İşte müslümanların, adaletine ve merhametine sığındıkları Hrıstiyan bir Kral'dır Necasi! Ebu Cehil'in adamları, Necasi'nin ülkesindeki Papazları da (Din Adamları) kendilerine destek olmaları konusunda ikna etmişler, fakat ikna ederken de onları hediyelere boğmayı ihmal etmemişler. Papazlar Necasi'yi ikna etmeye çalışsalarda Necasi bunlara itibar etmemiştir. Ebu Cehil ve adamları, Peygamber Efendimiz'e (S.A.V.) atmadıkları iftira, etmedikleri hakaret bırakmamışlar, ancak Efendimiz, her seferinde onları doğru yola davet etmekten bir an olsun geri durmamıştı. Günümüz Ebu Cehil yolunda olanları ise, uyaranlara, ikaz edenlere,yapılanların yanlış olduğunu söyleyenlere ya bağırıp çağırıyorlar, ya onları suçluyorlar ya da kendilerinin doğru yolda olduklarını söylüyorlar... 

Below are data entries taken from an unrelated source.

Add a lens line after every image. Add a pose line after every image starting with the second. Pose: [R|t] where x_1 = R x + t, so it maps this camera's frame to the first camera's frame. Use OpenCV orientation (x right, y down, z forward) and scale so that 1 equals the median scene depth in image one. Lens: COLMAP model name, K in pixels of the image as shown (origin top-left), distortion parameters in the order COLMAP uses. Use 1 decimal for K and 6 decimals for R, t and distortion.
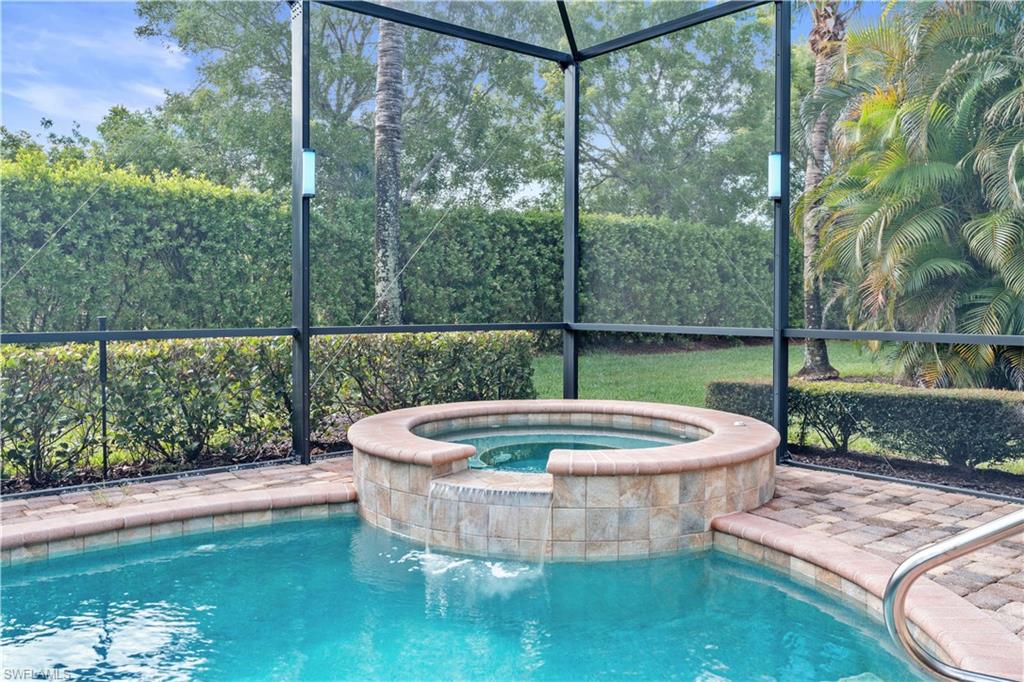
lens RADIAL K [[840.9, 0, 512.0], [0, 840.9, 341.0], [0, 0, 1]] dist [-0.014962, -0.007326]
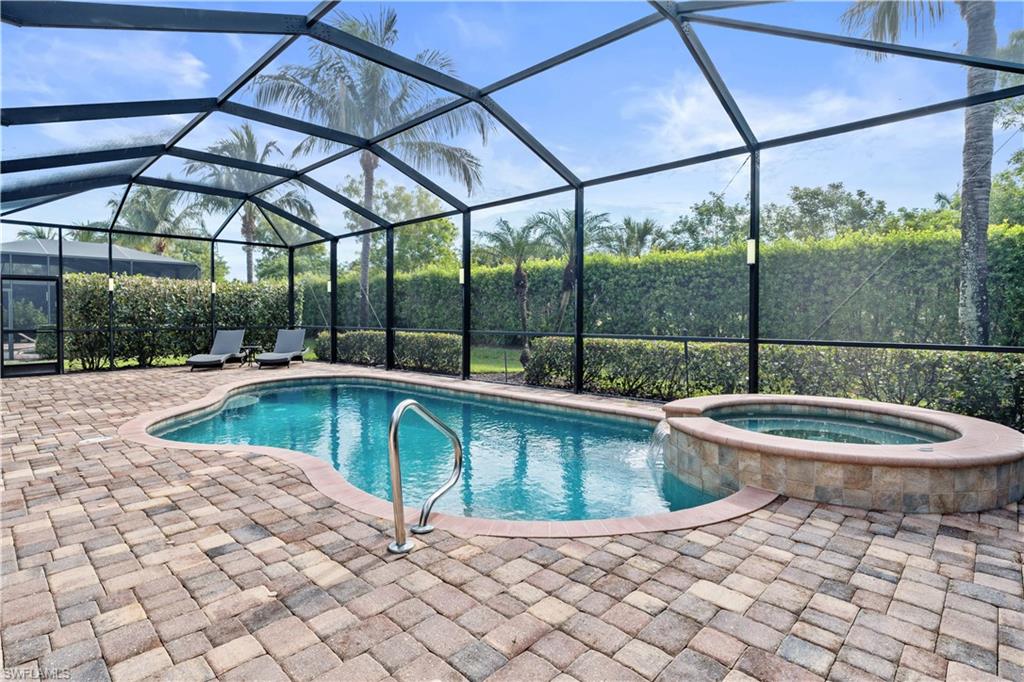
lens RADIAL K [[515.4, 0, 514.8], [0, 515.4, 319.8], [0, 0, 1]] dist [0.002207, -0.000056]
pose [[0.118762, 0.012108, -0.992849, 0.530134], [-0.040997, 0.999133, 0.007281, -0.030560], [0.992076, 0.039839, 0.119155, 0.246630]]
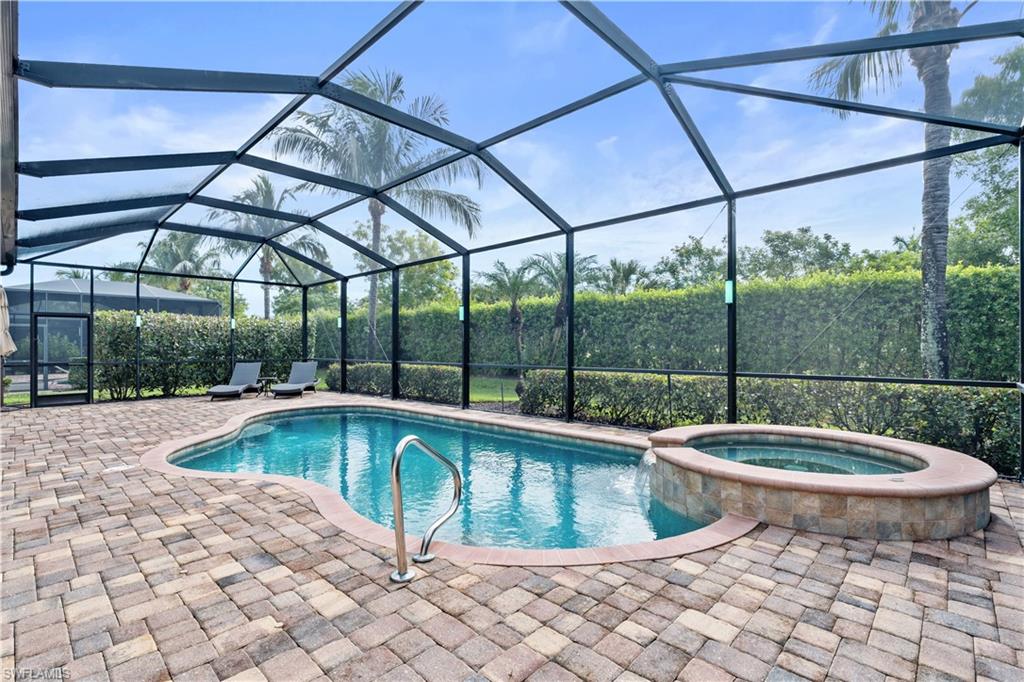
lens RADIAL K [[472.5, 0, 512.0], [0, 472.5, 341.0], [0, 0, 1]] dist [0.001251, 0.000560]
pose [[0.121684, -0.009432, -0.992524, 0.522077], [-0.039691, 0.999109, -0.014360, -0.036352], [0.991775, 0.041142, 0.121201, 0.247341]]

İngilizler'in Buckingham Sarayı varsa, bizim niye Ak Sarayımız olmasın? Fakat, İngilizler'in, insan beynini kopyalayıp bilgisayara aktarıp, ölen insanların beyin kopyalarını belleklere yükleyip geleceğe taşımanın çalışmasını yapan bilim adamları da var! Mesela ABD'nin Beyaz Sarayı da var, uzaya mekik gönderip aya ayak basan ilk insanı da var! Hatta, bilgisayarın bir düğmesine basarak dünyanın diğer ucundaki yerleri bombalayabilecek teknolojisi ve teknik elemanları da var! Bizler de halâ, imam hatiple, türbanla, peçeyle, zaman geçirip oyalanıyoruz! Bir ülkenin kalkınmışlığı, ileri gitmişliği, ilim de, fen de, çağın çok çok ötelerine ulaşmışlığı saray yapmakla ve onunla övünmekle mi oluyor? Osmanlı İmparatorluğu, Saraylarıyla anılıyor, ama Osmanlı matbaayı Avrupadan seneler sonra ülkeye getirip kurabilmişler. Ülkemizdeki azınlıklar, kendi matbaalarını, Yahudiler, 1488'den sonra, Ermeniler, 1567'den sonra, Rumlar ise, 1627'den sonra kurmaya başlamışlardır. Sarayla övünmeyi bırakıp, ATATÜRK Orman Çiftliğini nasıl harap ettiğimize bakalım, bakalım da utanalım! Sonra da ATATÜRK'ün manevi huzurunda ondan özür dileyelim.